As a society, we are often told that competition is what makes us generally successful as individuals. However, we’re beginning to understand that collaboration, not competition, might be the stronger evolutionary underpinning for our success as a species. After all, we need to be able to live a generally collaborative lifestyle to agree on communal attributes, such as a red light means “stop” and a green light means “go”.

Dr. Adam Svec, Audiology

Dr. Adam Svec, Audiology

As a scientist, collaboration is arguably essential. While competition may drive some new discoveries at the very beginning and end of the scientific process, collaboration is required to facilitate everything that happens in the middle. For example, a community of scientists must agree on a common unit of measurement to describe a new phenomenon that has just been discovered. One scientist may happen to have their name attached to the measurement, but for the most part, scientists within a discipline collaborate to design the methods and procedures used to explore dimensions of any new phenomenon. This collaborative process often produces results such as normative values for clinical diagnoses of newly discovered pathologies, or the firing rate patterns observed in a neighborhood of neurons.

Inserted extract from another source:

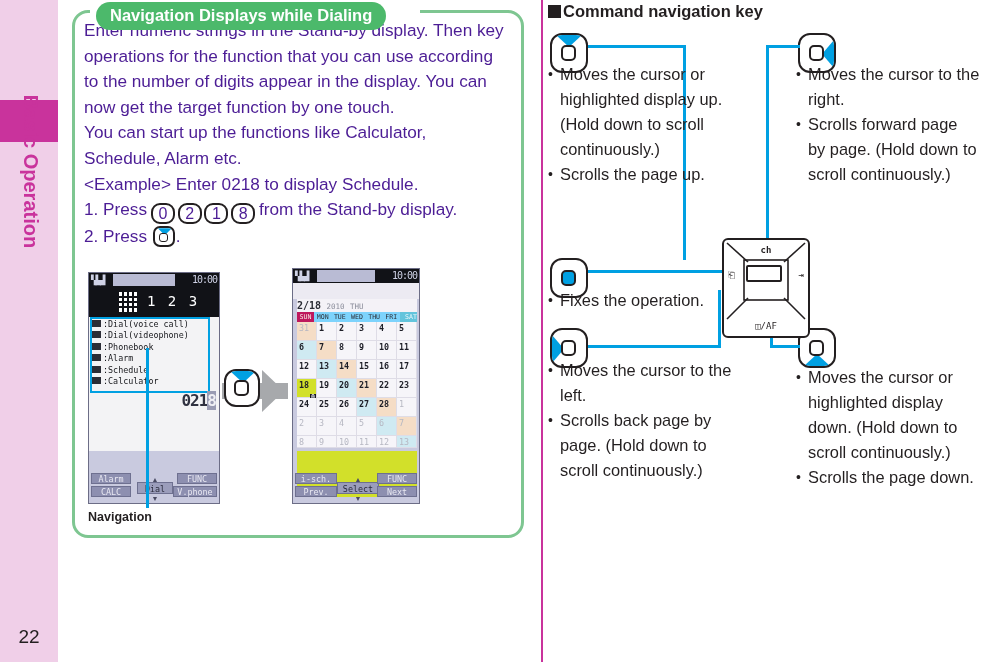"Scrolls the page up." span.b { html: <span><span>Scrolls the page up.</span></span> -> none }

Currently, a colleague of mine, Dr. Nidhi Mahendra, and I are collaborating on a project to explore the value of a choral singing intervention for individuals with aphasia, a condition which can make verbal and written communication difficult. Aphasia is often the result of a brain injury, commonly caused by a left hemisphere stroke, and prior work has suggested that involvement in a choir may help improve speech and language production outcomes beyond those afforded by traditional therapeutic approaches. However, previous investigations have left gaps in the literature, spaces to be filled with related work that continues to explore new ways of designing experimental conditions and measuring the associated outcomes. Not only are Dr. Mahendra and I collaborating with each other, but we are collaborating with the body of work that has preceded this project. We are collaborating with the research participants, in as much as they are volunteering to help us complete the study, as well as the funding bodies and organizations that facilitate our ability to do the work. We are also collaborating with future investigators that may find gaps in the literature that we have left unfilled.

While a few steps in the process involve competition, such as the grant proposal at the very beginning and the publication submissions at the very end, the rest of the work in the middle is collaborative. We are hoping that, through the power of music, we will discover new ways to help individuals with aphasia unlock potentials within themselves that have previously gone undiscovered, and we couldn’t have done it alone.